A Hybrid Control Strategy for a Dynamic Scheduling Problem in Transit Networks
Public transportation is often disrupted by disturbances, such as the uncertain travel time caused by road congestion. Therefore, the operators need to take real-time measures to guarantee the service reliability of transit networks. In this paper, we investigate a dynamic scheduling problem in a transit network, which takes account of the impact of disturbances on bus services. The objective is to minimize the total travel time of passengers in the transit network. A two-layer control method is developed to solve the proposed problem based on a hybrid control strategy.
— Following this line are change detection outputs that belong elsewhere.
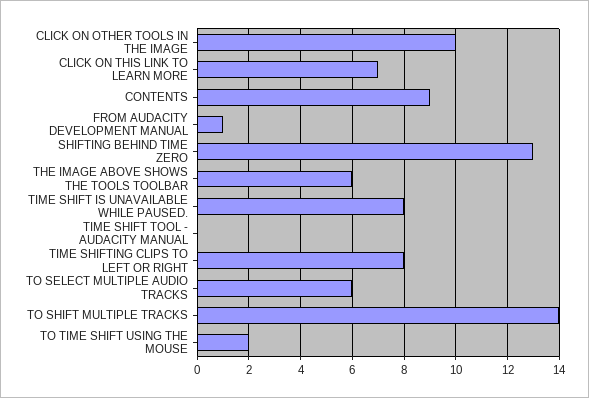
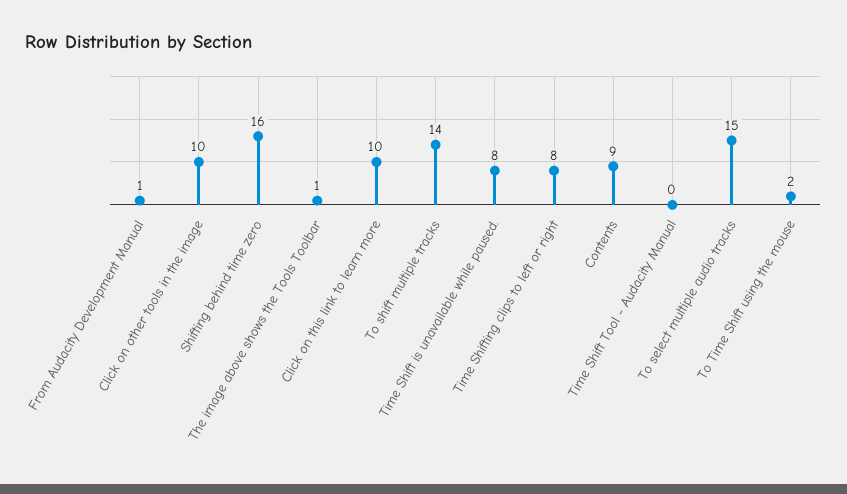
  {
    "CLICK ON OTHER TOOLS IN THE IMAGE": 10,
-   "CLICK ON THIS LINK TO LEARN MORE": 7,
+   "CLICK ON THIS LINK TO LEARN MORE": 10,
    "CONTENTS": 9,
    "FROM AUDACITY DEVELOPMENT MANUAL": 1,
-   "SHIFTING BEHIND TIME ZERO": 13,
+   "SHIFTING BEHIND TIME ZERO": 16,
-   "THE IMAGE ABOVE SHOWS THE TOOLS TOOLBAR": 6,
+   "THE IMAGE ABOVE SHOWS THE TOOLS TOOLBAR": 1,
    "TIME SHIFT IS UNAVAILABLE WHILE PAUSED.": 8,
    "TIME SHIFT TOOL - AUDACITY MANUAL": 0,
    "TIME SHIFTING CLIPS TO LEFT OR RIGHT": 8,
-   "TO SELECT MULTIPLE AUDIO TRACKS": 6,
+   "TO SELECT MULTIPLE AUDIO TRACKS": 15,
    "TO SHIFT MULTIPLE TRACKS": 14,
    "TO TIME SHIFT USING THE MOUSE": 2
  }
Specifically, relying on conventional strategies (e.g., holding, stop-skipping), the hybrid control strategy makes full use of the idle standby buses at the depot. Standby buses can be dispatched to bus fleets to provide temporary or regular services. Besides, deep reinforcement learning (DRL) is adopted to solve the problem of continuous decision-making. A long short-term memory (LSTM) method is added to the DRL framework to predict the passenger demand in the future, which enables the current decision to adapt to disturbances. The numerical results indicate that the hybrid control strategy can reduce the average headway of the bus fleet and improve the reliability of bus service.